• **Trecho do texto**
Palavras-chave: sistema financeiro; sistema de pagamentos; riscos sistêmicos; câmaras de compensação; agregados monetários; política monetária

Código JEL: E4, E42, E5, E58

ABSTRACT

The study aims to analyze the evolution of the Brazilian system payments, in the period 1995-2003, and the effect on the monetary market due to its change. Moreover, a parallel with the systems of payment of some selected countries is done. The results indicate that the participation of the means of payment in the domestic product is directly related to the degree of development of the financial system. Therefore, the developed economies had presented higher participation of the means of payment in relation to its products. In April of 2002, a Brazilian Central Bank implemented a new system of payments which followed the methodology adopted internationally, or Real-time gross settlement systems. Furthermore, this system counts on the available electronic transference. It has a objective to transfer high values in real time as well. The results had pointed out that this system still did not bring relevant effects on the behavior of the means of more restricted payments. However, there is a strong trend of replacing conventional means of payments to electronic processed instruments.

• **Enunciado A**
Com base no trecho do texto, diga se cada afirmação abaixo está de acordo com ele e cite as palavras que decidem a resposta. (i) O estudo cobre o período de 1995 a 2003. (ii) O Banco Central implantou o novo sistema de pagamentos em abril de 2002. (iii) Segundo os resultados, o novo sistema já trouxe efeitos relevantes sobre os meios de pagamento mais restritos.

• **Linhas de dados**
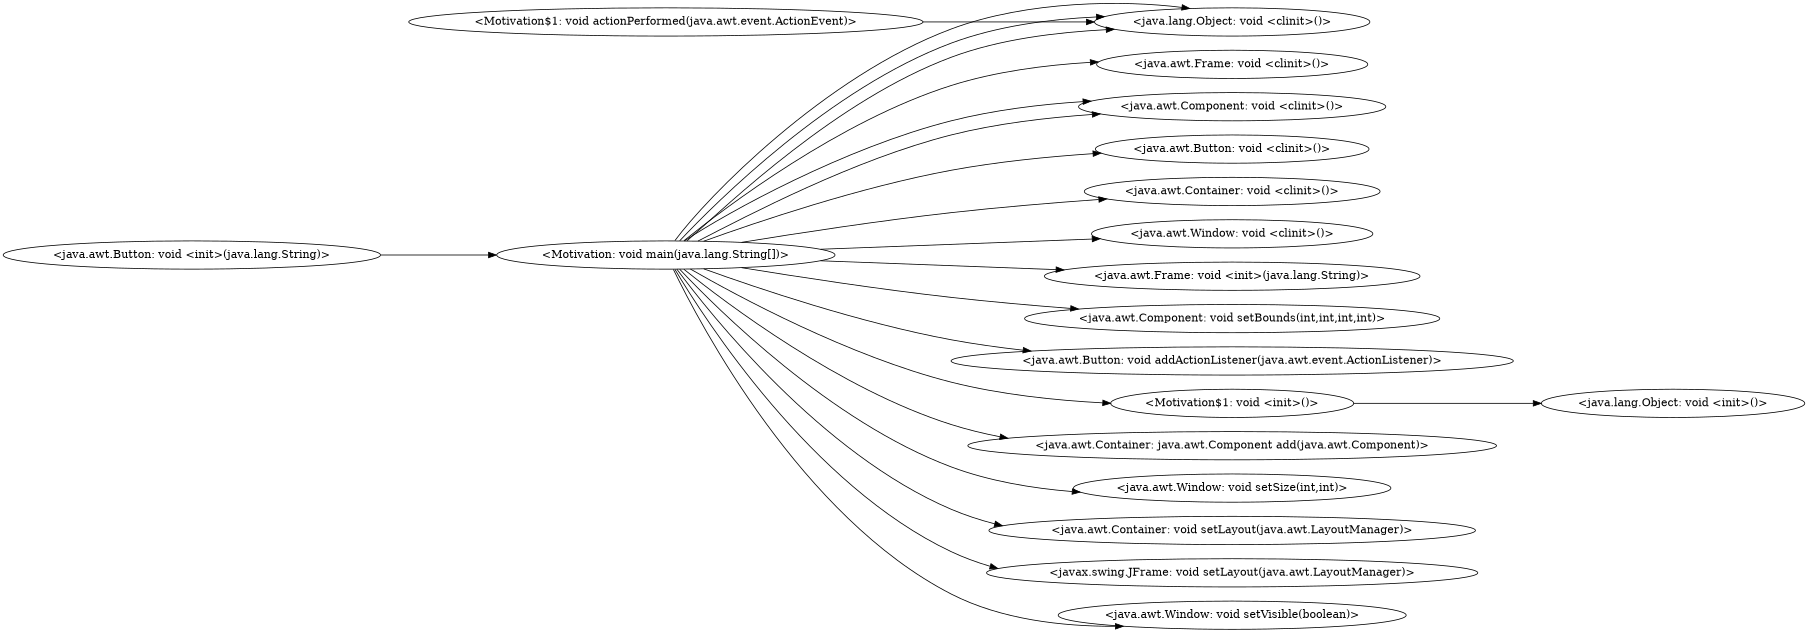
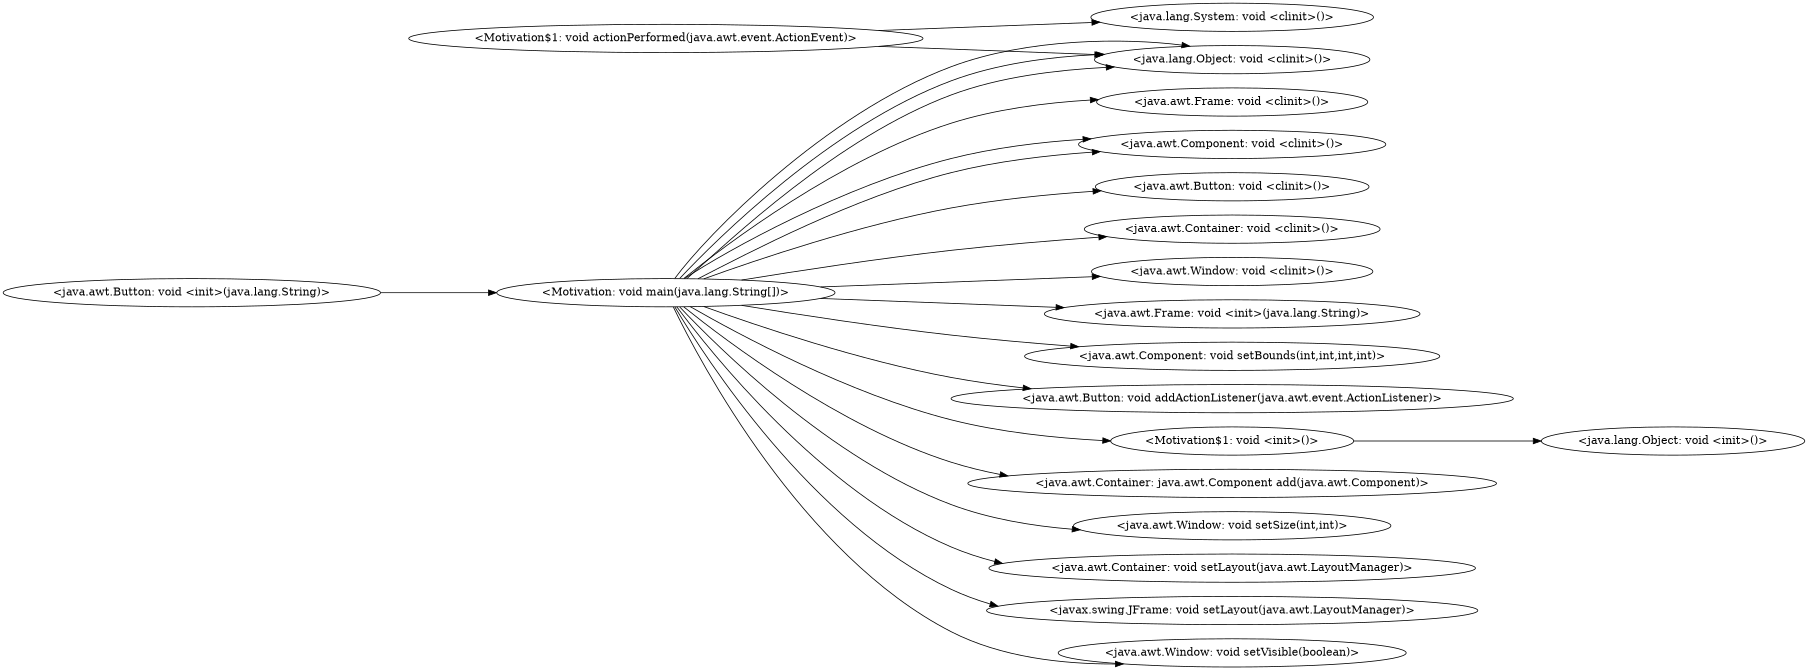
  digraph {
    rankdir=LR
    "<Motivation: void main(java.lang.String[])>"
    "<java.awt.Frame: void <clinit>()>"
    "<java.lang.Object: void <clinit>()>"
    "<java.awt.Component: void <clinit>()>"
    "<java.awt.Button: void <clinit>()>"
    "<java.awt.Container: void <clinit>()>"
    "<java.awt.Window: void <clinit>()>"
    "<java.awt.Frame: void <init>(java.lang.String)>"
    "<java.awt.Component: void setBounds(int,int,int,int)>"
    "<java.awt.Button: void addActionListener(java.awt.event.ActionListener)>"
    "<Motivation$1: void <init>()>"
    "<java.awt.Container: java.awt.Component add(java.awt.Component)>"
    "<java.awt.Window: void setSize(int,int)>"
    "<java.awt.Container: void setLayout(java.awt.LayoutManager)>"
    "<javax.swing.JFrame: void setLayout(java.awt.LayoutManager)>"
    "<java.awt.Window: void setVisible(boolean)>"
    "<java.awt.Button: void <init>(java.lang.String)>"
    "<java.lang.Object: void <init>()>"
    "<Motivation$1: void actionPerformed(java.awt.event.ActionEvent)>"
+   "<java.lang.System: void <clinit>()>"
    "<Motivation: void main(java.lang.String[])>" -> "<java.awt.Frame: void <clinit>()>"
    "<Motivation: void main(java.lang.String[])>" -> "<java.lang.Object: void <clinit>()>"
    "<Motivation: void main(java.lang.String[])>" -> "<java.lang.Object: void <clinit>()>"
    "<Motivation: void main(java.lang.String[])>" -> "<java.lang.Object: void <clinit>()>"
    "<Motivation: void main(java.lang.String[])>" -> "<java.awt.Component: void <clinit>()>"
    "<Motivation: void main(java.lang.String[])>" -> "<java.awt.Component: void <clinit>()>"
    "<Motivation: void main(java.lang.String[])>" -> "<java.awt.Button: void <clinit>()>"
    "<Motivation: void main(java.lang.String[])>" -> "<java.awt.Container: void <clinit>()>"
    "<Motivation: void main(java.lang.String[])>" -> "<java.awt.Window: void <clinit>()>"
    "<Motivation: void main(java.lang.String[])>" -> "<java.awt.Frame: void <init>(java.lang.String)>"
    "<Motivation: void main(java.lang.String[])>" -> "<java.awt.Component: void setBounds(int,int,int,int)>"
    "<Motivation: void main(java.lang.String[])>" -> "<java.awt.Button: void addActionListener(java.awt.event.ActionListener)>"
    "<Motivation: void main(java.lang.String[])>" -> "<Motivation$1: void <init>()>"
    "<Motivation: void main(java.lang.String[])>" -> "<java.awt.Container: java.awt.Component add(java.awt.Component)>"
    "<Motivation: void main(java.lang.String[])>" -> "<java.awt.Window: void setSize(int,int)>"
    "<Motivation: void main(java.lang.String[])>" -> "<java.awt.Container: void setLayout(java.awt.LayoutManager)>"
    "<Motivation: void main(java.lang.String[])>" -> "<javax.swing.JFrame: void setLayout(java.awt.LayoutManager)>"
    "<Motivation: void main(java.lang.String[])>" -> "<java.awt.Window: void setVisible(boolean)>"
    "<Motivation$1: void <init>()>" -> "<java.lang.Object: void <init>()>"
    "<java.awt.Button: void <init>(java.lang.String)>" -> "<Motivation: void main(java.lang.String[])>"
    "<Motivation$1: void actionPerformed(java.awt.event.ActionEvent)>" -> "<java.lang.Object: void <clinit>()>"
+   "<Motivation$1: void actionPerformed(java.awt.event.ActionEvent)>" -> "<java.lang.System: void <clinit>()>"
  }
---
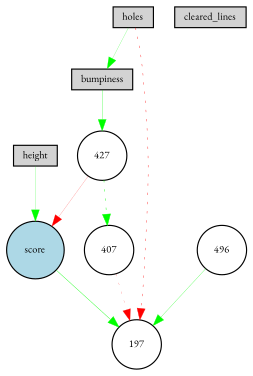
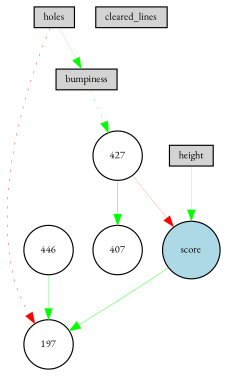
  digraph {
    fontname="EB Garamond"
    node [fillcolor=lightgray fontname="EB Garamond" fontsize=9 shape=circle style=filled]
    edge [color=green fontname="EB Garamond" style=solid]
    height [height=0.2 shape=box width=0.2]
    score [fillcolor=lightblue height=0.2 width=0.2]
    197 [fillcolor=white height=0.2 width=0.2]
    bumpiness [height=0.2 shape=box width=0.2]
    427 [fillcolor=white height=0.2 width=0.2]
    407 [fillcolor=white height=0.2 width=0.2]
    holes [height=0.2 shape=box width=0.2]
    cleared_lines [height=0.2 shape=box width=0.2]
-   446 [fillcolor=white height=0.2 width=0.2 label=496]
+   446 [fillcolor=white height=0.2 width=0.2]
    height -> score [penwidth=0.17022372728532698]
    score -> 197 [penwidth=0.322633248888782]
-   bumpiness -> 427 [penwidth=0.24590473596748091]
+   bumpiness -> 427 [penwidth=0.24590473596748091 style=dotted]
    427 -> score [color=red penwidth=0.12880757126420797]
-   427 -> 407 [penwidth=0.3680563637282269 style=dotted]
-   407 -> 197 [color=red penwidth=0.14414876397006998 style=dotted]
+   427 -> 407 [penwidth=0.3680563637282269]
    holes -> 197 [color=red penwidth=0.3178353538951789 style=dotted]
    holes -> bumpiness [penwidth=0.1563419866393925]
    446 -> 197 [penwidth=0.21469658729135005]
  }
---
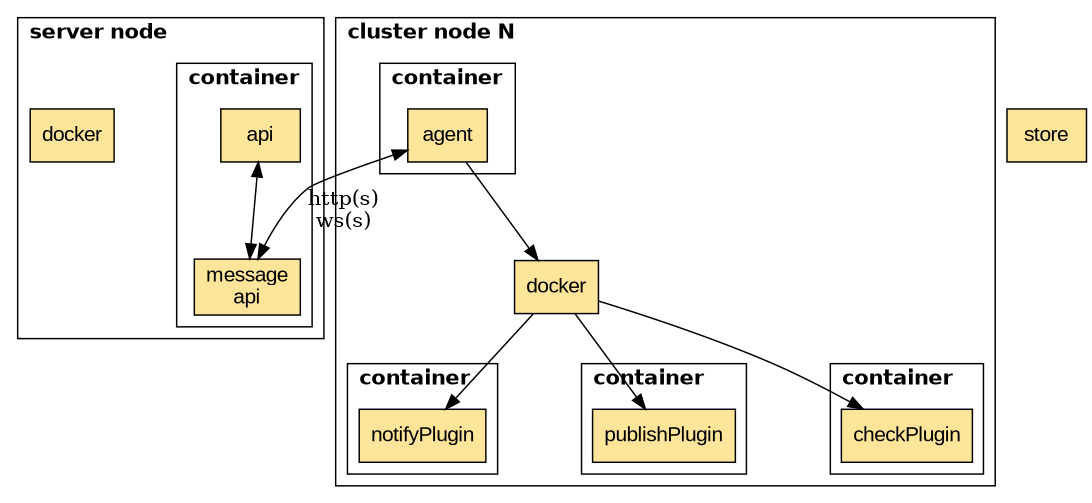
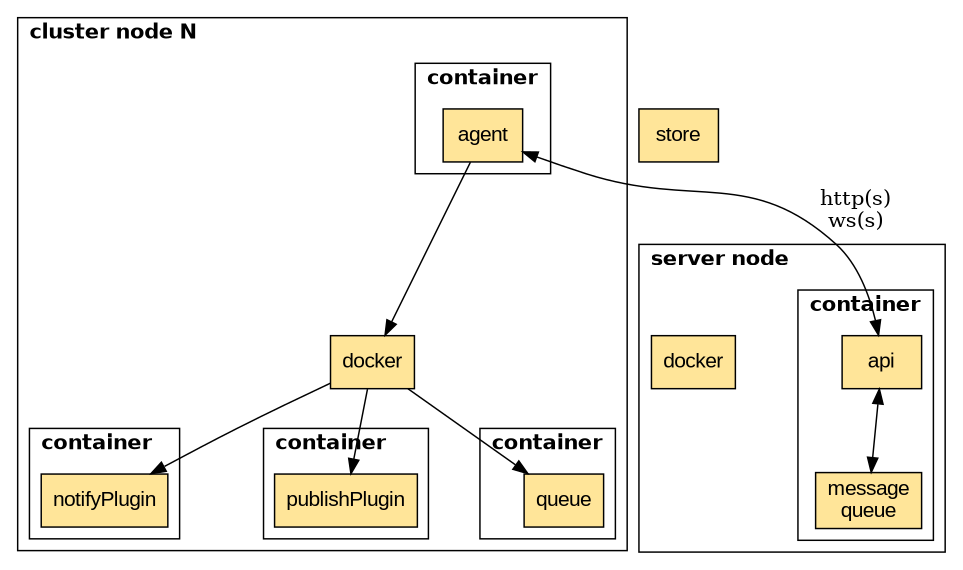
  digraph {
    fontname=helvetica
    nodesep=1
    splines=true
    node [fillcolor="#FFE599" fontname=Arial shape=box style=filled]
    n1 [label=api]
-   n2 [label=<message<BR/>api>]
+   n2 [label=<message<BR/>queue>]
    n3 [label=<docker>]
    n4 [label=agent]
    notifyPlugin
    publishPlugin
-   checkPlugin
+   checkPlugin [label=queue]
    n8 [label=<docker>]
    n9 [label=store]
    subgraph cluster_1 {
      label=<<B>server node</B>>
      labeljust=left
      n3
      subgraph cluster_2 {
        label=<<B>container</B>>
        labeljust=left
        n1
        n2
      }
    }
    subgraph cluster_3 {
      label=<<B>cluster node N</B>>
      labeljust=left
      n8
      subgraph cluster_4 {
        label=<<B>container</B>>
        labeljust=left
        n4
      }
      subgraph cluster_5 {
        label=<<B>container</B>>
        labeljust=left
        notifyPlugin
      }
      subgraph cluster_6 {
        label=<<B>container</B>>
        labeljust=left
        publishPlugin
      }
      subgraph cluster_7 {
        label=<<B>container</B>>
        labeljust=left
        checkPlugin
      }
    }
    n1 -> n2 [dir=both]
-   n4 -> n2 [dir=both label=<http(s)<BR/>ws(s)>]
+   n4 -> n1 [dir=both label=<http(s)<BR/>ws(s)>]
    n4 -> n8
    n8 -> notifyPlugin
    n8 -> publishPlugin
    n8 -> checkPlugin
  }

• **Enunciado B**
Reúna todas as linhas da listagem em que aparece a palavra "penwidth".

• **Resposta completa A**
(i) Sim: "in the period 1995-2003".
(ii) Sim: "In April of 2002, a Brazilian Central Bank implemented a new system of payments".
(iii) Não: "this system still did not bring relevant effects on the behavior of the means of more restricted payments".

• **Resposta completa B**
    height -> score [penwidth=0.17022372728532698]
    score -> 197 [penwidth=0.322633248888782]
-   bumpiness -> 427 [penwidth=0.24590473596748091]
+   bumpiness -> 427 [penwidth=0.24590473596748091 style=dotted]
    427 -> score [color=red penwidth=0.12880757126420797]
-   427 -> 407 [penwidth=0.3680563637282269 style=dotted]
-   407 -> 197 [color=red penwidth=0.14414876397006998 style=dotted]
+   427 -> 407 [penwidth=0.3680563637282269]
    holes -> 197 [color=red penwidth=0.3178353538951789 style=dotted]
    holes -> bumpiness [penwidth=0.1563419866393925]
    446 -> 197 [penwidth=0.21469658729135005]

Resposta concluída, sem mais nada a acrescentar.